### Problem
Give the records again. Keep them exact and leave out the images.

### User interface change data
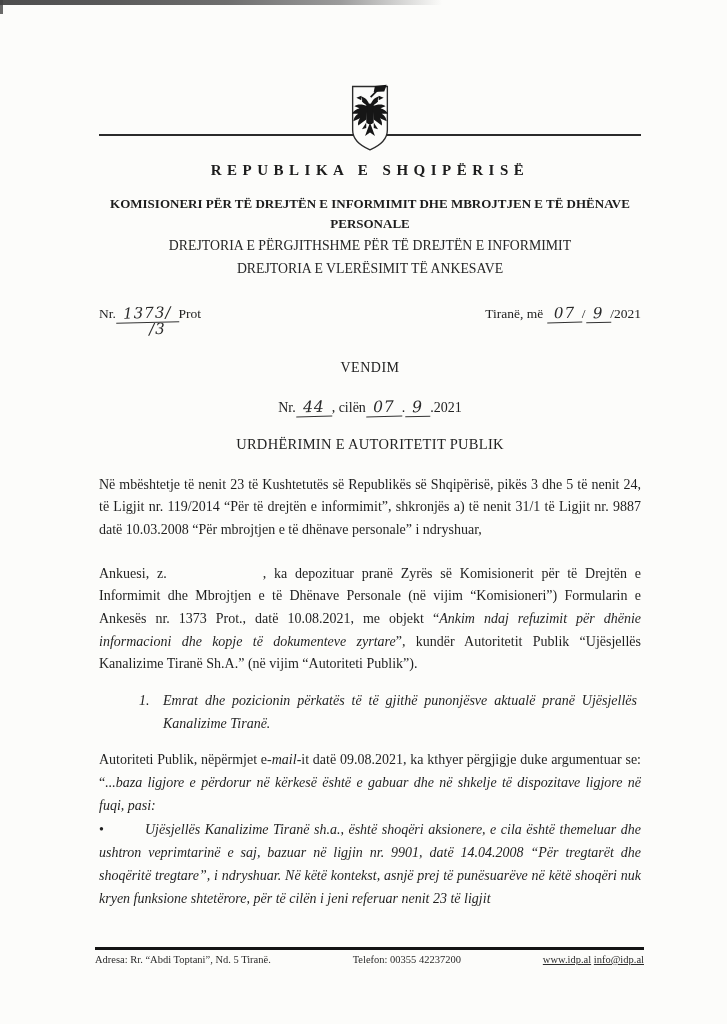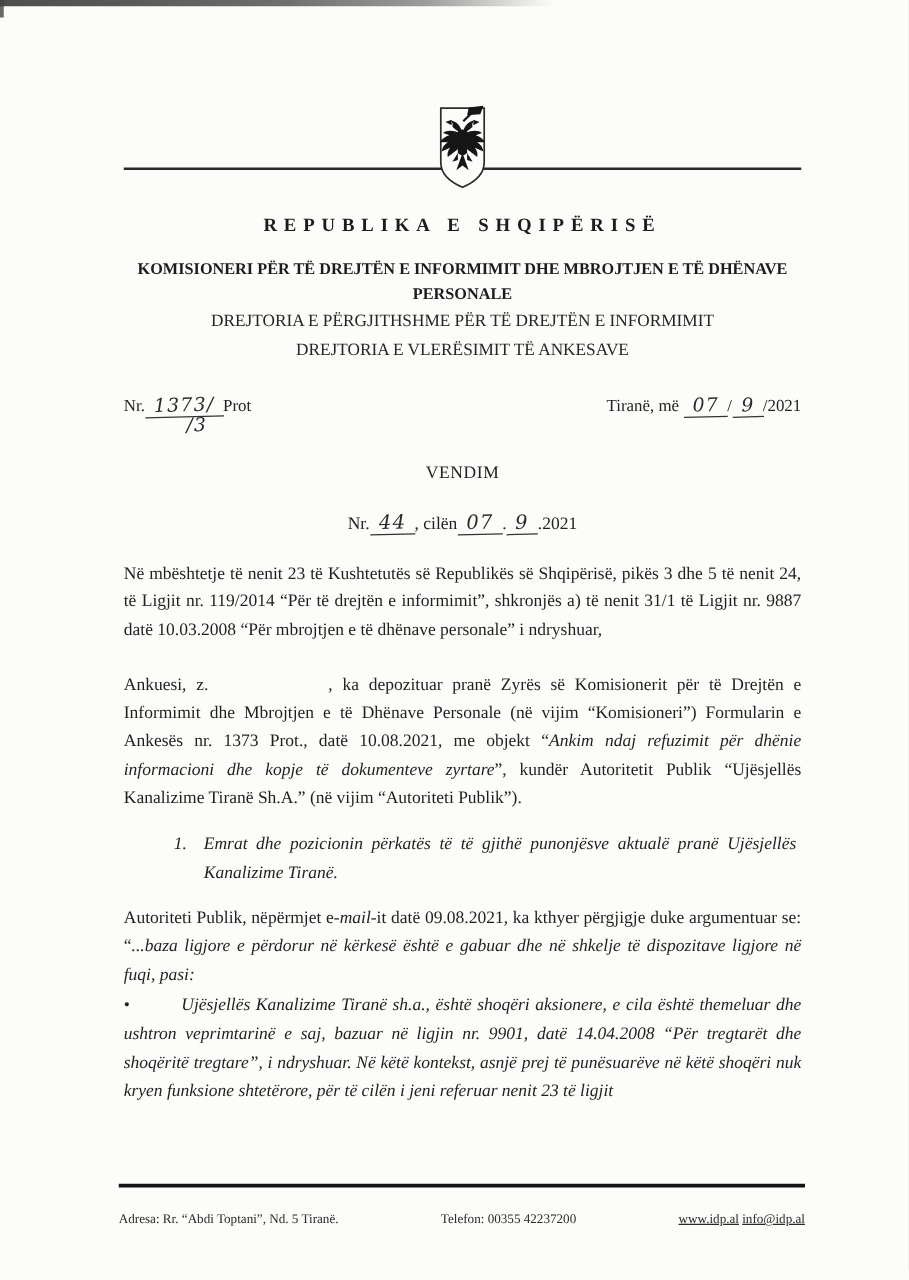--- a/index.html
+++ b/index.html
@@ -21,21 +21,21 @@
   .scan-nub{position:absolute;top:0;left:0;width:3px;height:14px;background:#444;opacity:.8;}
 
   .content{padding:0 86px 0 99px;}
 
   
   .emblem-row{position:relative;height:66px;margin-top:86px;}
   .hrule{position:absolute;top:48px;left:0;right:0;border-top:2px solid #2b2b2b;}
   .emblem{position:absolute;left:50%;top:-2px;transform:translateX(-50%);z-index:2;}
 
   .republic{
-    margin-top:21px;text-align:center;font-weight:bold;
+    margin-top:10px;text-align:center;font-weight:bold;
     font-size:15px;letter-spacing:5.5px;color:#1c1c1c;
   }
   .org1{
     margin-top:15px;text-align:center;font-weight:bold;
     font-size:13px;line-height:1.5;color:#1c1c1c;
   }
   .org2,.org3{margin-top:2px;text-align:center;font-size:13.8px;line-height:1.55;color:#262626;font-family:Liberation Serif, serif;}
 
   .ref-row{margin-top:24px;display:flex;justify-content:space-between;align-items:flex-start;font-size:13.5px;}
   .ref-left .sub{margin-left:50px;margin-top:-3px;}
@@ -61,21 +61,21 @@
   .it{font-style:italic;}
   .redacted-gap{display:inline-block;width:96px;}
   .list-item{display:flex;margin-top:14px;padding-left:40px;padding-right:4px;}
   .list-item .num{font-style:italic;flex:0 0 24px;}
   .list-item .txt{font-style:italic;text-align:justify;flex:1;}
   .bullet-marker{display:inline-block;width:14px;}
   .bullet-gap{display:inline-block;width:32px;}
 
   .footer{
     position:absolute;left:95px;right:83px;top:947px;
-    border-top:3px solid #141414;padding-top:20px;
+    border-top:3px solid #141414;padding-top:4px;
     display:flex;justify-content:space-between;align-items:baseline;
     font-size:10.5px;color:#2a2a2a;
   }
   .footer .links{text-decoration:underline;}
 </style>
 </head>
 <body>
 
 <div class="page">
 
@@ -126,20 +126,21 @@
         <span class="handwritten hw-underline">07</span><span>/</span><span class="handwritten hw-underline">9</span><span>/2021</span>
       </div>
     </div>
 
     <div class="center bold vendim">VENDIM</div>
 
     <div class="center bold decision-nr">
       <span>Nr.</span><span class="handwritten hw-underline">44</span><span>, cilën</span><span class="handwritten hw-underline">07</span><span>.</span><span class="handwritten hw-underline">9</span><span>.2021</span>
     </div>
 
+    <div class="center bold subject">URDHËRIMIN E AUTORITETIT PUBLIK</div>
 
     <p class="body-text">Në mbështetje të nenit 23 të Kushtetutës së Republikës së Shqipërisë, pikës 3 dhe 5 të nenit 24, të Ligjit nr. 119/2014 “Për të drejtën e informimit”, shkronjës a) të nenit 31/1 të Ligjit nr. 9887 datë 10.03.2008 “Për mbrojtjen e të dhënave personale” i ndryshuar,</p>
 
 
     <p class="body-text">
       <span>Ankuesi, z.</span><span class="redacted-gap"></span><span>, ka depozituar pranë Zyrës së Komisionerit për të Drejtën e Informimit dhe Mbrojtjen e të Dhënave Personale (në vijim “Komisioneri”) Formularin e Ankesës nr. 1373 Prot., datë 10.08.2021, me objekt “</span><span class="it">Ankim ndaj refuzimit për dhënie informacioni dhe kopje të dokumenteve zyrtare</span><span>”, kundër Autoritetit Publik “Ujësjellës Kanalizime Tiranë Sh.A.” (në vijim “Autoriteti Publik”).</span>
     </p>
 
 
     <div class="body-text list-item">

### Exercise answer
--- a/index.html
+++ b/index.html
@@ -21,21 +21,21 @@
   .scan-nub{position:absolute;top:0;left:0;width:3px;height:14px;background:#444;opacity:.8;}
 
   .content{padding:0 86px 0 99px;}
 
   
   .emblem-row{position:relative;height:66px;margin-top:86px;}
   .hrule{position:absolute;top:48px;left:0;right:0;border-top:2px solid #2b2b2b;}
   .emblem{position:absolute;left:50%;top:-2px;transform:translateX(-50%);z-index:2;}
 
   .republic{
-    margin-top:21px;text-align:center;font-weight:bold;
+    margin-top:10px;text-align:center;font-weight:bold;
     font-size:15px;letter-spacing:5.5px;color:#1c1c1c;
   }
   .org1{
     margin-top:15px;text-align:center;font-weight:bold;
     font-size:13px;line-height:1.5;color:#1c1c1c;
   }
   .org2,.org3{margin-top:2px;text-align:center;font-size:13.8px;line-height:1.55;color:#262626;font-family:Liberation Serif, serif;}
 
   .ref-row{margin-top:24px;display:flex;justify-content:space-between;align-items:flex-start;font-size:13.5px;}
   .ref-left .sub{margin-left:50px;margin-top:-3px;}
@@ -61,21 +61,21 @@
   .it{font-style:italic;}
   .redacted-gap{display:inline-block;width:96px;}
   .list-item{display:flex;margin-top:14px;padding-left:40px;padding-right:4px;}
   .list-item .num{font-style:italic;flex:0 0 24px;}
   .list-item .txt{font-style:italic;text-align:justify;flex:1;}
   .bullet-marker{display:inline-block;width:14px;}
   .bullet-gap{display:inline-block;width:32px;}
 
   .footer{
     position:absolute;left:95px;right:83px;top:947px;
-    border-top:3px solid #141414;padding-top:20px;
+    border-top:3px solid #141414;padding-top:4px;
     display:flex;justify-content:space-between;align-items:baseline;
     font-size:10.5px;color:#2a2a2a;
   }
   .footer .links{text-decoration:underline;}
 </style>
 </head>
 <body>
 
 <div class="page">
 
@@ -126,20 +126,21 @@
         <span class="handwritten hw-underline">07</span><span>/</span><span class="handwritten hw-underline">9</span><span>/2021</span>
       </div>
     </div>
 
     <div class="center bold vendim">VENDIM</div>
 
     <div class="center bold decision-nr">
       <span>Nr.</span><span class="handwritten hw-underline">44</span><span>, cilën</span><span class="handwritten hw-underline">07</span><span>.</span><span class="handwritten hw-underline">9</span><span>.2021</span>
     </div>
 
+    <div class="center bold subject">URDHËRIMIN E AUTORITETIT PUBLIK</div>
 
     <p class="body-text">Në mbështetje të nenit 23 të Kushtetutës së Republikës së Shqipërisë, pikës 3 dhe 5 të nenit 24, të Ligjit nr. 119/2014 “Për të drejtën e informimit”, shkronjës a) të nenit 31/1 të Ligjit nr. 9887 datë 10.03.2008 “Për mbrojtjen e të dhënave personale” i ndryshuar,</p>
 
 
     <p class="body-text">
       <span>Ankuesi, z.</span><span class="redacted-gap"></span><span>, ka depozituar pranë Zyrës së Komisionerit për të Drejtën e Informimit dhe Mbrojtjen e të Dhënave Personale (në vijim “Komisioneri”) Formularin e Ankesës nr. 1373 Prot., datë 10.08.2021, me objekt “</span><span class="it">Ankim ndaj refuzimit për dhënie informacioni dhe kopje të dokumenteve zyrtare</span><span>”, kundër Autoritetit Publik “Ujësjellës Kanalizime Tiranë Sh.A.” (në vijim “Autoriteti Publik”).</span>
     </p>
 
 
     <div class="body-text list-item">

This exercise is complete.